Отшельник подал дьякону знак, тот поднялся и немедля проводил мессира Гавейна до предместий Ловерзепа. Выйдя из Брекеганского леса, они увидели, что обе стороны уже сошлись в бою. Казалось, одолевали рыцари короля Норгаллии. Отпустив провожатого, мессир Гавейн одно время колебался в раздумьях, чью сторону принять. На стороне Норгаллов он увидел рыцаря, творившего чудеса храбрости; никто не мог перед ним устоять; и похоже было, что все лавры сего дня достанутся ему. Это был Грифлет, сын До – тот, кого недавно победил Гектор близ Соснового ключа[143]

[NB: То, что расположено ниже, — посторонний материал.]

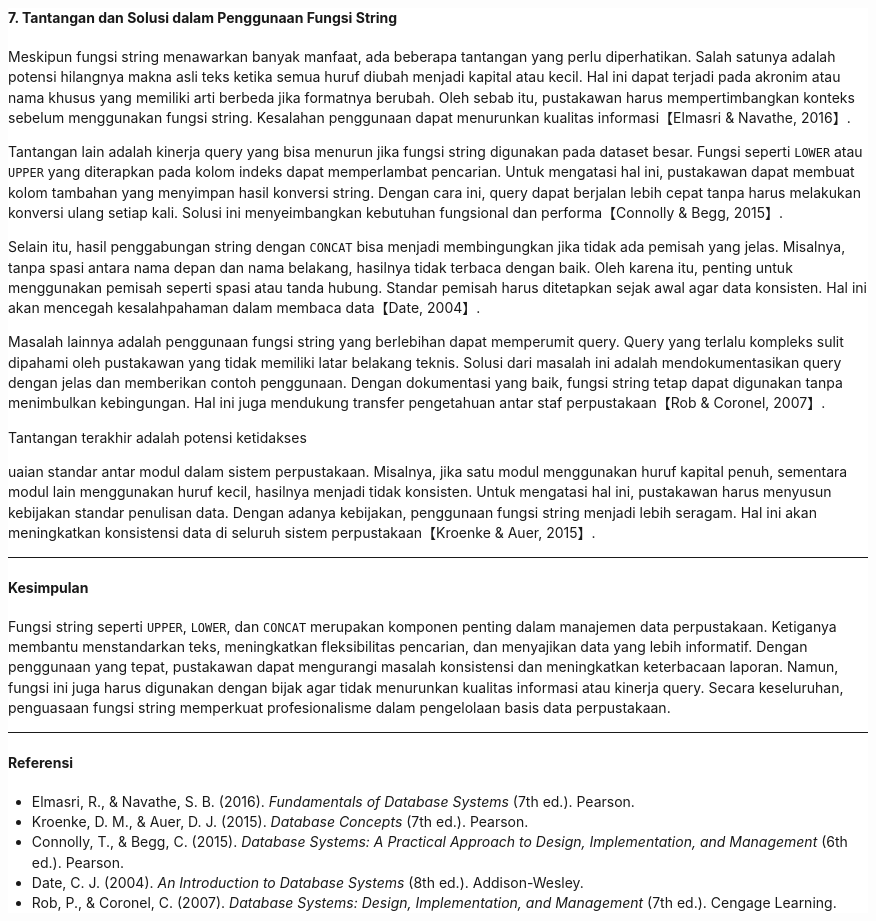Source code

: 
#### 7. Tantangan dan Solusi dalam Penggunaan Fungsi String

Meskipun fungsi string menawarkan banyak manfaat, ada beberapa tantangan yang perlu diperhatikan. Salah satunya adalah potensi hilangnya makna asli teks ketika semua huruf diubah menjadi kapital atau kecil. Hal ini dapat terjadi pada akronim atau nama khusus yang memiliki arti berbeda jika formatnya berubah. Oleh sebab itu, pustakawan harus mempertimbangkan konteks sebelum menggunakan fungsi string. Kesalahan penggunaan dapat menurunkan kualitas informasi【Elmasri & Navathe, 2016】.

Tantangan lain adalah kinerja query yang bisa menurun jika fungsi string digunakan pada dataset besar. Fungsi seperti `LOWER` atau `UPPER` yang diterapkan pada kolom indeks dapat memperlambat pencarian. Untuk mengatasi hal ini, pustakawan dapat membuat kolom tambahan yang menyimpan hasil konversi string. Dengan cara ini, query dapat berjalan lebih cepat tanpa harus melakukan konversi ulang setiap kali. Solusi ini menyeimbangkan kebutuhan fungsional dan performa【Connolly & Begg, 2015】.

Selain itu, hasil penggabungan string dengan `CONCAT` bisa menjadi membingungkan jika tidak ada pemisah yang jelas. Misalnya, tanpa spasi antara nama depan dan nama belakang, hasilnya tidak terbaca dengan baik. Oleh karena itu, penting untuk menggunakan pemisah seperti spasi atau tanda hubung. Standar pemisah harus ditetapkan sejak awal agar data konsisten. Hal ini akan mencegah kesalahpahaman dalam membaca data【Date, 2004】.

Masalah lainnya adalah penggunaan fungsi string yang berlebihan dapat memperumit query. Query yang terlalu kompleks sulit dipahami oleh pustakawan yang tidak memiliki latar belakang teknis. Solusi dari masalah ini adalah mendokumentasikan query dengan jelas dan memberikan contoh penggunaan. Dengan dokumentasi yang baik, fungsi string tetap dapat digunakan tanpa menimbulkan kebingungan. Hal ini juga mendukung transfer pengetahuan antar staf perpustakaan【Rob & Coronel, 2007】.

Tantangan terakhir adalah potensi ketidakses


uaian standar antar modul dalam sistem perpustakaan. Misalnya, jika satu modul menggunakan huruf kapital penuh, sementara modul lain menggunakan huruf kecil, hasilnya menjadi tidak konsisten. Untuk mengatasi hal ini, pustakawan harus menyusun kebijakan standar penulisan data. Dengan adanya kebijakan, penggunaan fungsi string menjadi lebih seragam. Hal ini akan meningkatkan konsistensi data di seluruh sistem perpustakaan【Kroenke & Auer, 2015】.

---

#### Kesimpulan

Fungsi string seperti `UPPER`, `LOWER`, dan `CONCAT` merupakan komponen penting dalam manajemen data perpustakaan. Ketiganya membantu menstandarkan teks, meningkatkan fleksibilitas pencarian, dan menyajikan data yang lebih informatif. Dengan penggunaan yang tepat, pustakawan dapat mengurangi masalah konsistensi dan meningkatkan keterbacaan laporan. Namun, fungsi ini juga harus digunakan dengan bijak agar tidak menurunkan kualitas informasi atau kinerja query. Secara keseluruhan, penguasaan fungsi string memperkuat profesionalisme dalam pengelolaan basis data perpustakaan.

---

#### Referensi

* Elmasri, R., & Navathe, S. B. (2016). *Fundamentals of Database Systems* (7th ed.). Pearson.
* Kroenke, D. M., & Auer, D. J. (2015). *Database Concepts* (7th ed.). Pearson.
* Connolly, T., & Begg, C. (2015). *Database Systems: A Practical Approach to Design, Implementation, and Management* (6th ed.). Pearson.
* Date, C. J. (2004). *An Introduction to Database Systems* (8th ed.). Addison-Wesley.
* Rob, P., & Coronel, C. (2007). *Database Systems: Design, Implementation, and Management* (7th ed.). Cengage Learning.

. Он бился заодно с норгалльскими рыцарями, не вникая особо, на чьей стороне правда. Между тем мессир Гавейн подвязывал шлем, а после, наконец, примкнул к первому ряду рыцарей Камбеника. Он с разбегу вторгся в ряды Норгаллов, рубя перед собою направо и налево, повергая наземь всех, кто пытался его удержать, и вынудил их прервать погоню за соперником. «Кто бы мог быть этот рыцарь? – раздумывал Грифлет. – Он один стоит целого полка». И, пришпорив коня, он в свой черед решился преградить ему дорогу, но вылетел долой от первого удара; а когда его оруженосец подсадил его обратно и он хотел было догнать того, кто преподал ему столь жестокий урок, – не ради того, чтобы свести счеты, но чтобы узнать, кто он такой, – то, лишенные помощи Грифлета и теснимые рыцарем более грозным, Норгаллы дрогнули, отступили и, наконец, оставили поле боя. Однако мессир Гавейн не узнал Грифлета, облаченного не в свои обычные доспехи; и можете себе вообразить их обоюдную радость, когда они приподняли свои забрала[144] и принялись рассказывать друг другу, что с ними приключилось со дня злополучной битвы у Соснового ключа. А между тем, пока норгалльские воины отступали, герцог Эсканс заметил племянника короля Траделинана, того самого, кого он обвинял в убийстве своего сына; он догнал его, выбил из седла и отсек ему голову. Что же до мессира Гавейна и Грифлета, их заботило лишь одно: как бы уклониться от изъявлений благодарности со стороны тех, кто был обязан им победой; и когда стало смеркаться, они незаметно удалились и вышли на мощеную дорогу, которая вела к опушке леса.Лунный свет уже выбелил равнину, когда они прибыли туда. Там под дубом приютились две юные девицы.
– О! – сказал Грифлет, – приятная встреча! Храни вас Бог, сударыни!
– А вам, сеньоры, добро пожаловать! Мы вас ожидали с нетерпением.